Passage Start Marker

HD 24496

Observation data Epoch J2000.0 Equinox ICRS
- Constellation: Taurus
- Right ascension: 03^{h} 54^{m} 28.03326^{s}
- Declination: +16° 36′ 57.7897″
- Apparent magnitude (V): 6.81 (6.9 + 11.1)

Characteristics
- Spectral type: G7V + M2V
- Apparent magnitude (B): 7.529
- Apparent magnitude (R): 6.40
- Apparent magnitude (I): 6.000
- Apparent magnitude (J): 5.384±0.024
- Apparent magnitude (H): 5.102±0.026
- Apparent magnitude (K): 4.995±0.017
- B−V color index: 0.719±0.001

Astrometry
- Radial velocity (R_{v}): +18.99±0.09 km/s
- Proper motion (μ): RA: +214.191 mas/yr Dec.: −167.336 mas/yr
- Parallax (π): 48.8107±0.0474 mas
- Distance: 66.82 ± 0.06 ly (20.49 ± 0.02 pc)
- Absolute magnitude (M_{V}): 5.26

Orbit
- Primary: A
- Name: B
- Period (P): 589+57 −84 years
- Semi-major axis (a): 80.2+4.6 −7.8 au
- Eccentricity (e): 0.099+0.130 −0.054
- Inclination (i): 117.11+2.90 −0.91°
- Longitude of the node (Ω): 38.7+1.2 −1.4°
- Periastron epoch (T): JD = 2577107+8299 −10043
- Argument of periastron (ω) (secondary): 318+13 −32°

Details

A
- Mass: 0.941±0.053 M_{☉}
- Radius: 0.91±0.03 R_{☉}
- Luminosity: 0.705+0.073 −0.076 L_{☉}
- Surface gravity (log g): 4.52+0.03 −0.04 cgs
- Temperature: 5,572±44 K
- Metallicity [Fe/H]: −0.01±0.03 dex
- Rotational velocity (v sin i): 0.0±0.5 km/s
- Age: 3.316+3.88 −3.16 Gyr

B
- Mass: 0.5389+0.0082 −0.0081 M_{☉}
- Other designations: BD+16°527, GC 4699, GJ 3255, HD 24496, HIP 18267, SAO 93662, PPM 119451, WDS J03545+1637, LTT 11292, NLTT 12133

Database references
- SIMBAD: data

= HD 24496 =

Binary star system in the constellation Taurus

HD 24496 is a binary star system in the equatorial constellation of Taurus. The combined apparent visual magnitude of the pair is 6.81, which is too faint to be readily visible to the normal human eye. The system is located at a distance of 66.8 light-years from the Sun, based on parallax, and is drifting further away with a radial velocity of +19 km/s. It is traversing the celestial sphere with a proper motion of 0.276 arcsecond per year.

Passage End Marker
Extracted entries Start Marker

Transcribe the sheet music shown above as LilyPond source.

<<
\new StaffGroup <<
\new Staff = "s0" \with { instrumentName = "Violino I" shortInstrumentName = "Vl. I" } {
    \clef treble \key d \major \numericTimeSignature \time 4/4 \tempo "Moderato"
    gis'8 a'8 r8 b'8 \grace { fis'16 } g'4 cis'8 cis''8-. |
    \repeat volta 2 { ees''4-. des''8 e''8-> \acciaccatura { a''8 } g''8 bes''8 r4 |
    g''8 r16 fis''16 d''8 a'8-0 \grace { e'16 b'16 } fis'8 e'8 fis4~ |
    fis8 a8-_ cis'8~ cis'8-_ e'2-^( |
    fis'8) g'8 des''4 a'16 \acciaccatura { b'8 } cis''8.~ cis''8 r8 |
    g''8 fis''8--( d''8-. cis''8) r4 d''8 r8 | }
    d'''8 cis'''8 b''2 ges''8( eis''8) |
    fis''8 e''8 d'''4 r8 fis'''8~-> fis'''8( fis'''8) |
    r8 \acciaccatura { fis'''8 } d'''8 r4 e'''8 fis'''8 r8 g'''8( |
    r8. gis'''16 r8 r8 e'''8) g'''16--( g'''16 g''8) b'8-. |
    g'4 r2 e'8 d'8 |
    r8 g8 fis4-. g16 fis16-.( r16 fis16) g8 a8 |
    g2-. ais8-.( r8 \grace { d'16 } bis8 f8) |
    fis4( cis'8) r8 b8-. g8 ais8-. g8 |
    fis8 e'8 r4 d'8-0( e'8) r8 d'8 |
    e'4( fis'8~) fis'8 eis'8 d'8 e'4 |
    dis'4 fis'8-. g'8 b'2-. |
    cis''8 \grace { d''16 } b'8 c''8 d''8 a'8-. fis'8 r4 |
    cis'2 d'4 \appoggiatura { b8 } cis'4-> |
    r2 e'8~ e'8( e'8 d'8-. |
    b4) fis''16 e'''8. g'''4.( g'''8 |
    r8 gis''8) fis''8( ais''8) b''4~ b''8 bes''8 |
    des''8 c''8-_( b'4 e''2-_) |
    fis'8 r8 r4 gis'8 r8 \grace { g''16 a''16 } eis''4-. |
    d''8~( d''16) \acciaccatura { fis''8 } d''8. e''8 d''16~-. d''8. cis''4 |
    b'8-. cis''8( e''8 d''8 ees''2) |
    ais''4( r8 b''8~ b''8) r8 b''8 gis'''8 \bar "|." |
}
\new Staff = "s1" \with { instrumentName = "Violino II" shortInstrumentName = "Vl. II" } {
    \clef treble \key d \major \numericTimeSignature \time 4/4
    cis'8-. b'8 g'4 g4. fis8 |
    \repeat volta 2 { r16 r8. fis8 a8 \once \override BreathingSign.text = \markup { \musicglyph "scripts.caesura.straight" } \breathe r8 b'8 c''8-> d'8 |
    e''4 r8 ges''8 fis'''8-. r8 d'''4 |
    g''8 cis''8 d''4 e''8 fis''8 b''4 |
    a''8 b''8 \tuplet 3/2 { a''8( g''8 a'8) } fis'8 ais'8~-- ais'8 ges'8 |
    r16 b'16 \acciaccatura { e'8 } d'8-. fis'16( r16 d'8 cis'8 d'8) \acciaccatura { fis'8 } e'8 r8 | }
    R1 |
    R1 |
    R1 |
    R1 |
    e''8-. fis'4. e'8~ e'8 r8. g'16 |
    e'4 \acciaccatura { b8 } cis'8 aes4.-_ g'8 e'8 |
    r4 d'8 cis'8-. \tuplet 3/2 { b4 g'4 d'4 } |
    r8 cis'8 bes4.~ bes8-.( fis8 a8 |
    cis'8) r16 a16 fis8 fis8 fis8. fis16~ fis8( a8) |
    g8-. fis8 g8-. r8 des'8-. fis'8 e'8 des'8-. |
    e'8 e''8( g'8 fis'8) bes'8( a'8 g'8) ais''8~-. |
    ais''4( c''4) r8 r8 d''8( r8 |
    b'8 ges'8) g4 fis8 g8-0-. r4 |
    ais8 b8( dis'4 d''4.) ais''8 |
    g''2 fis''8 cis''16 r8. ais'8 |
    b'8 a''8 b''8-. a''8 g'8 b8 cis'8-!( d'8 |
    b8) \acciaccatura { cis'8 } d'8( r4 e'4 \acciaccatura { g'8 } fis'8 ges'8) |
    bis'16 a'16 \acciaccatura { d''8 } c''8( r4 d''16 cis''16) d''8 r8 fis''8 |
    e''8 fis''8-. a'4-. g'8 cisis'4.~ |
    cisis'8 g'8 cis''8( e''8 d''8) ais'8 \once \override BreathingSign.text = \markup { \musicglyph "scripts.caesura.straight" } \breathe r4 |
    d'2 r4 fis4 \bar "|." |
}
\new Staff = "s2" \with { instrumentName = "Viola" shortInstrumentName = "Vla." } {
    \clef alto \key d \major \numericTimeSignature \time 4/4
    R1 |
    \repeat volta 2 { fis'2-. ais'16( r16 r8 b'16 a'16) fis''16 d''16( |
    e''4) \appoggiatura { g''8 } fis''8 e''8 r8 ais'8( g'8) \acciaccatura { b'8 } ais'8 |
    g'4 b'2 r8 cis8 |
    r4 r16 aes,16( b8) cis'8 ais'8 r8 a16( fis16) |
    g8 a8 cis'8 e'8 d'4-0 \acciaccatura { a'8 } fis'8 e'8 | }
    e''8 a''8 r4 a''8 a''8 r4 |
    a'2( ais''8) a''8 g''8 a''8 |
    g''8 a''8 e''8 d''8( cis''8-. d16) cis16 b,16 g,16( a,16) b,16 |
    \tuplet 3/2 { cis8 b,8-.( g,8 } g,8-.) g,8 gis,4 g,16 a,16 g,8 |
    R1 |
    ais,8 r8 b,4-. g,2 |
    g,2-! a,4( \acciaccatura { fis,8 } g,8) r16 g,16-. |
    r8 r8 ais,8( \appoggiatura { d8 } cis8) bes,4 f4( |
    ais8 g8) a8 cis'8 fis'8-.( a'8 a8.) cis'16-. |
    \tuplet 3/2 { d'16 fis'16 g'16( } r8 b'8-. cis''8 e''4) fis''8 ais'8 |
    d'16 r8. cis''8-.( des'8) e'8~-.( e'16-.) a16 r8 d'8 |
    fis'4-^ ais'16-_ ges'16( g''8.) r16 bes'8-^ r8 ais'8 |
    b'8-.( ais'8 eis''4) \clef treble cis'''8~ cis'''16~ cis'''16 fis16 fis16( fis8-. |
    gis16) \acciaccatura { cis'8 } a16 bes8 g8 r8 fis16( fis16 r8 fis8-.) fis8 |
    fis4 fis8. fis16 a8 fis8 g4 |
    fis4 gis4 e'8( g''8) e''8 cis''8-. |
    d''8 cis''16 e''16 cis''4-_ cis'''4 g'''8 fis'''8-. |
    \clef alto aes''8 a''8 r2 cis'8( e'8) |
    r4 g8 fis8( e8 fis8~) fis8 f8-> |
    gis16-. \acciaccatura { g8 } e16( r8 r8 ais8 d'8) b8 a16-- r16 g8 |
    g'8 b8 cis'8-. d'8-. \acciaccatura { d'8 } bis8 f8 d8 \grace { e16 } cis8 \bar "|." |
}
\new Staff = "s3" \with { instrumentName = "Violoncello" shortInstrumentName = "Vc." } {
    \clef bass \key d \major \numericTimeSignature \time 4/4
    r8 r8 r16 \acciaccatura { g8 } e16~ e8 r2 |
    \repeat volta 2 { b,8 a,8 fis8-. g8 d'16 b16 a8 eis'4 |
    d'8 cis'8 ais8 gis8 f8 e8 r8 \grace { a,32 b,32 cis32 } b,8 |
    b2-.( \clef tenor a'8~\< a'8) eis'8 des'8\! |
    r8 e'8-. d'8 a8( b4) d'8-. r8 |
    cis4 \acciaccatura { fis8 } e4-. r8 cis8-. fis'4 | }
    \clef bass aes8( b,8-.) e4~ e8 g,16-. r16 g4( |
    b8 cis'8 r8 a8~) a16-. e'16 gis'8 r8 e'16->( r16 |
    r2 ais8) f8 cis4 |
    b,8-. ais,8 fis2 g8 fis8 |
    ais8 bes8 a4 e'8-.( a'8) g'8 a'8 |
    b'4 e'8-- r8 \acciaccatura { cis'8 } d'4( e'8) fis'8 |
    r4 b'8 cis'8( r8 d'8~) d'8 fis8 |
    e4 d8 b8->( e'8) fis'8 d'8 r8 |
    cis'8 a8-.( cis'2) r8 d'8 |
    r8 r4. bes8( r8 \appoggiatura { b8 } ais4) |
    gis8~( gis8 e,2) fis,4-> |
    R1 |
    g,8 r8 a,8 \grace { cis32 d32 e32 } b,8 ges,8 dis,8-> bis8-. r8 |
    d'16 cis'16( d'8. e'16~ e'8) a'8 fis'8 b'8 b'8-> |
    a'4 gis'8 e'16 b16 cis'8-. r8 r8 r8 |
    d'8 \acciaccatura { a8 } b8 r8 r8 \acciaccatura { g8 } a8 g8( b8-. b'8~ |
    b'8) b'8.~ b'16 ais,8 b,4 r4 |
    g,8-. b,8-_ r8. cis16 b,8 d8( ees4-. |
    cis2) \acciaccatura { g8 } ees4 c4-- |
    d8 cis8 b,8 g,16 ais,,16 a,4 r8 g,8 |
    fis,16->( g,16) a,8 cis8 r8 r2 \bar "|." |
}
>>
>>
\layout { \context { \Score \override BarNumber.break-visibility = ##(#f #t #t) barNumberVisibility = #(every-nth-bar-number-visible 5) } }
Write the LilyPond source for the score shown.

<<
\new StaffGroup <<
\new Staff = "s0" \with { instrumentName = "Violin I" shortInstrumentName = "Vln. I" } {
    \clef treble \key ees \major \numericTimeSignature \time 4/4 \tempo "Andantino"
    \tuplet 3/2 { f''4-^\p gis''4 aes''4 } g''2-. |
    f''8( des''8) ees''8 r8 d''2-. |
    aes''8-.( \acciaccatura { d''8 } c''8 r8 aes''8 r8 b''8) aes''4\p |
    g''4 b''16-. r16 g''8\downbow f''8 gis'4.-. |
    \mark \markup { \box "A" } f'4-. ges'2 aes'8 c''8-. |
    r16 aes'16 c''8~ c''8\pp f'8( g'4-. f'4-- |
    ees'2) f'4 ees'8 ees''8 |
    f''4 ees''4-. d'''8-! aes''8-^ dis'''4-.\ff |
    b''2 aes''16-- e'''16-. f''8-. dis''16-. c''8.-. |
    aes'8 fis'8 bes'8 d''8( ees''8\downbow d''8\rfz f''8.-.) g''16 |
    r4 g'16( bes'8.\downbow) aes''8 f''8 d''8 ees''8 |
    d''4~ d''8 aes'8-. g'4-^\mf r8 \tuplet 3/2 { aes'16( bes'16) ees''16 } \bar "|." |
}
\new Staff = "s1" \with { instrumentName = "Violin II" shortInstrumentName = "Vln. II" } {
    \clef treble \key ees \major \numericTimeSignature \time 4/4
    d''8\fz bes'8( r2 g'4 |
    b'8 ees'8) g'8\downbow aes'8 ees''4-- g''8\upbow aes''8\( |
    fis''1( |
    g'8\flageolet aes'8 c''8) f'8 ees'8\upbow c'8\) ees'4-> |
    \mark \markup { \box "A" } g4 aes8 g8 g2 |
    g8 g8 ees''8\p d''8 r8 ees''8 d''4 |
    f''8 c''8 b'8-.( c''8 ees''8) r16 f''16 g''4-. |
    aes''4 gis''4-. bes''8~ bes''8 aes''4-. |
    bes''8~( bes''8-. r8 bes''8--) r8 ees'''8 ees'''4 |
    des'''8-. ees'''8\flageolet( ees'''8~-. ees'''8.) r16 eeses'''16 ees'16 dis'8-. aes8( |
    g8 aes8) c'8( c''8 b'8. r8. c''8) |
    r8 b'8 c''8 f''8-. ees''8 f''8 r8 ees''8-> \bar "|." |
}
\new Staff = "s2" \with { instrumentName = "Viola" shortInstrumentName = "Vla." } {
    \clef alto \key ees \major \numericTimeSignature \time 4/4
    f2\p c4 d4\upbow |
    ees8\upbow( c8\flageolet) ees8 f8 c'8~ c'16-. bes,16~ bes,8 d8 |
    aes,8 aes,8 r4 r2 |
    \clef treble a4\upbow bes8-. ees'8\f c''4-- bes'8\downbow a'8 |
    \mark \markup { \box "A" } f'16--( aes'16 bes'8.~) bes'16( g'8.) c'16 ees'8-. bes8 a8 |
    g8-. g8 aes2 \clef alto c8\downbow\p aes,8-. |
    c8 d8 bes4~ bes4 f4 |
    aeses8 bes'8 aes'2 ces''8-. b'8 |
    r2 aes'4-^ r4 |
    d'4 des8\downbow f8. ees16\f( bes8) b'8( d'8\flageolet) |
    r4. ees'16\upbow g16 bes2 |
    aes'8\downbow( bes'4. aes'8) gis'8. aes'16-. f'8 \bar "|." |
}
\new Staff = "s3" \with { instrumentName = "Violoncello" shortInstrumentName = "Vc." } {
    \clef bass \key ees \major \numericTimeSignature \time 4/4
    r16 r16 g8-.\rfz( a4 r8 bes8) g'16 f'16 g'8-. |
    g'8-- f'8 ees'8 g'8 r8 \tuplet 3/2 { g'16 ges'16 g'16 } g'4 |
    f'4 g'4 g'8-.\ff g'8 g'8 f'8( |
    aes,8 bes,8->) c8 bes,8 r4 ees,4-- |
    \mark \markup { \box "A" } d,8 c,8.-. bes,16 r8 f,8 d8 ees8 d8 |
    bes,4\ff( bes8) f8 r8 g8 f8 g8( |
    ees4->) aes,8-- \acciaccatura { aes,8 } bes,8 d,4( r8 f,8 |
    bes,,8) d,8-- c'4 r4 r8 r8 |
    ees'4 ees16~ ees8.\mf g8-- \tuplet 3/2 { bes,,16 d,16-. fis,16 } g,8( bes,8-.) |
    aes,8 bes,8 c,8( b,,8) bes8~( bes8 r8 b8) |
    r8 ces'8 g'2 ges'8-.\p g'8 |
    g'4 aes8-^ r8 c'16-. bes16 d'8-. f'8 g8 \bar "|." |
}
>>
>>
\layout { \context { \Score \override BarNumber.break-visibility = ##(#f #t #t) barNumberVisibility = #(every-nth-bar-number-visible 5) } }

Extracted entries End Marker

> [What this exercise asks]:
**1.** How would you translate this sentence from the HD 24496 article into Spanish: "The combined apparent visual magnitude of the pair is 6.81, which is too faint to be readily visible to the normal human eye."
**2.** Can you carry the HD 24496 article forward from its final sentence?

> [List of answers]:
**1.** La magnitud visual aparente combinada del par es 6,81, lo cual es demasiado tenue para ser fácilmente visible al ojo humano normal.

**2.**
The magnitude 6.9 primary star, designated component A, is a G-type main-sequence star with a stellar classification of G7V. It is around three billion years old with a low projected rotational velocity. The star has 96% of the mass of the Sun and 91% of the Sun's radius. The metallicity, what astronomers term the abundance of heavier elements, is about the same as in the Sun. The star is radiating 71% of the luminosity of the Sun from its photosphere at an effective temperature of 5,572 K.

The secondary companion, component B, is of magnitude 11.1 red dwarf of class M2V that shares a common proper motion with the primary. They have an orbital separation of 80 astronomical units, taking 590 years to complete an orbit around their centre of mass.